Third, if you have weak data and your prior is informative, this does not imply that your prior should be weakened!
[Eli]
Eli's take on all this is that starting with priors (from
models/theories/other data sets) which are close to the data set under
analysis will result in improved statistical estimates. The (very old
language here) surprisal, the difference between the prior and the
posterior, will be small and one may be able to used it to extract
meaningful dynamics from under the statistical noise.
[Ms. Rabett, looking into Eli’s eyes] Very meaningful dynamics indeed.
[Eli, keeping his cool] However,
if the prior is awful, the result may actually diverge from the
underlying statistical information in the data set, so with Bayes, you
have to know the answer, or a good approximation to it to make progress,
or, as Gelman points out
[Eli, using Andrew’s voice]
If the prior is derived from previous work, the data set may be crap,
in which case the use of the Bayesian statistics is to identify crap
data.
[Eli] So how good is Eli's prior?
[Ms. Rabett] And posterior, which I admire on occasion.
[Socrates] Gelman's post is brilliant. I like his blog. I also like Mayo's. And not to mention yours. What's your priors, again?
[Eli]
Eli has been brought up on charges by many. More or less something we
used a lot of years ago, taking the prior from theory and applying it to
measured data, to see what the theory missed. Still like that
approach.
[Socrates] Oh, that. Well, yeah. Some call this post hoc data mining. Some call it experimentation. I never understood the concept of post hoc. Can we really check if econometrists are not peeking at their data before designing their models?
Perhaps Solomon would pronounce my judgement better than me:
[Solomon] Make sure your statistical inference is minimal and all will be well.

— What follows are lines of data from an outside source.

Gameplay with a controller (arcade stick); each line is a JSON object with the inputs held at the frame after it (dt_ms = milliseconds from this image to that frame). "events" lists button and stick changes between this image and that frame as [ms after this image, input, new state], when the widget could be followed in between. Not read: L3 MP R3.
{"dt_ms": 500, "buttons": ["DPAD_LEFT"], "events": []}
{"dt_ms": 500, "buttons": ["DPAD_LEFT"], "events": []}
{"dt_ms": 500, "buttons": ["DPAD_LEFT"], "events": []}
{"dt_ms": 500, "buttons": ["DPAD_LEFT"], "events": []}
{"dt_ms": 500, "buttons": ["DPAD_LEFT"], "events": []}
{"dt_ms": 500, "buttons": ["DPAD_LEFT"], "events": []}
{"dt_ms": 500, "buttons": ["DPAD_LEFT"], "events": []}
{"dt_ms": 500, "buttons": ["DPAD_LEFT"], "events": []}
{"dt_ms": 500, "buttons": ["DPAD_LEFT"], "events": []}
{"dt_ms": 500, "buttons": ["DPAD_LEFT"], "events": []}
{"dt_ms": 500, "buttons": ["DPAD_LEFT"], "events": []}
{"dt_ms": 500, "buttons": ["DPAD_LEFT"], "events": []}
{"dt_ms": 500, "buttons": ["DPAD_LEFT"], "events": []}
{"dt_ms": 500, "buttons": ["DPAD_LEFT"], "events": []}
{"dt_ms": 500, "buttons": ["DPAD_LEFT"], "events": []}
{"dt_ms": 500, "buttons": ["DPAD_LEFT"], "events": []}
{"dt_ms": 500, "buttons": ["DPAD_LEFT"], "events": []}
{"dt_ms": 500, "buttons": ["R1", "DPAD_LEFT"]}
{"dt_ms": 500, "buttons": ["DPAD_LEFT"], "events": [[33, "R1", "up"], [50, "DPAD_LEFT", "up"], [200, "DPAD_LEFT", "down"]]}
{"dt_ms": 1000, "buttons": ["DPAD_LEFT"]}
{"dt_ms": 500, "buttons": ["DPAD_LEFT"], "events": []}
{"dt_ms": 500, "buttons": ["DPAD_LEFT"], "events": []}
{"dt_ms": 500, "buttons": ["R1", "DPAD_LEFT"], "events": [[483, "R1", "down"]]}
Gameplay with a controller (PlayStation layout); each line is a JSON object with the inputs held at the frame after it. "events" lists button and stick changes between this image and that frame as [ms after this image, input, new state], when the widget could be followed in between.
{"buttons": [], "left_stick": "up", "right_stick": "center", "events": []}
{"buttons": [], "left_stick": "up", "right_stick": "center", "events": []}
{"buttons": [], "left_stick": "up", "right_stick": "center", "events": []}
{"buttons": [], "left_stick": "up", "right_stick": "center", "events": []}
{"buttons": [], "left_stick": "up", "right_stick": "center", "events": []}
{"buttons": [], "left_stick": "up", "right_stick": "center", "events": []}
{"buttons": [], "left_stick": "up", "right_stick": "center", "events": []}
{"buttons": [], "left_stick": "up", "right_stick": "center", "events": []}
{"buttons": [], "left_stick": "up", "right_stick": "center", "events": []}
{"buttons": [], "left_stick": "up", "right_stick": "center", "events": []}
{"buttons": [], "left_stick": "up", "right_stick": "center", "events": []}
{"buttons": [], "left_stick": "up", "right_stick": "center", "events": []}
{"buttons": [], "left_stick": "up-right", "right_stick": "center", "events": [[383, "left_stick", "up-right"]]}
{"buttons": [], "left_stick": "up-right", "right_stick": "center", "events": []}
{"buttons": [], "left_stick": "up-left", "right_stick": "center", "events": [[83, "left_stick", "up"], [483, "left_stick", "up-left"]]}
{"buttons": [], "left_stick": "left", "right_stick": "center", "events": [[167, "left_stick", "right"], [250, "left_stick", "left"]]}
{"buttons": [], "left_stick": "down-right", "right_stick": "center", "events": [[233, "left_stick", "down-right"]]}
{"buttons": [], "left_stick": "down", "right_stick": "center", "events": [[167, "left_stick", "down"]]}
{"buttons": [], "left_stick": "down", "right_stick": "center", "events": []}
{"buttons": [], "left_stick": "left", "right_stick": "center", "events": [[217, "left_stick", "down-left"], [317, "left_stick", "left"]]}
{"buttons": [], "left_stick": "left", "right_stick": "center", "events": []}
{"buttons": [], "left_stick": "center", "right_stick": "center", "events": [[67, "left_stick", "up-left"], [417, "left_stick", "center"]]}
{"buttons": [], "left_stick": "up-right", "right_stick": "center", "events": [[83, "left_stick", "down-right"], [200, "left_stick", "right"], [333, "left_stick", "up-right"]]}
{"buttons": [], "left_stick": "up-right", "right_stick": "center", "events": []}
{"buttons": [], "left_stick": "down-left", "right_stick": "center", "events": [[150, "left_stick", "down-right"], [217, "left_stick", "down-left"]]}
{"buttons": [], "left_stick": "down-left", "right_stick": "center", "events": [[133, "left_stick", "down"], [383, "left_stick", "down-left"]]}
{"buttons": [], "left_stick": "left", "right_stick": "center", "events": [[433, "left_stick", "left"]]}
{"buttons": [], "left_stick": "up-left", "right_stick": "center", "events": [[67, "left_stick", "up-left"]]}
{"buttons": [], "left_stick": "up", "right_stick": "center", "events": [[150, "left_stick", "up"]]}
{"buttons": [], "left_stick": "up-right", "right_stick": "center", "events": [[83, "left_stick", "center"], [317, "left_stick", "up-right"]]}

[Eli] Not if the theory is done before the experiment.
[Socrates]
Hmmm. Some say that if you choose your model after you analyze your
data, quite nasty things will happen to the data and you must throw it
out. Replace data with brains and you get zombie stories:
[Zombified econometrist] Must... get.. more... data.
[Eli] Real
science is messy, this is arguing for only doing things when you know
the answer before you start. Is statistics a tool or a means in itself,
if it is a tool, why let it run your life?
[Socrates] Because auditors request it, perhaps.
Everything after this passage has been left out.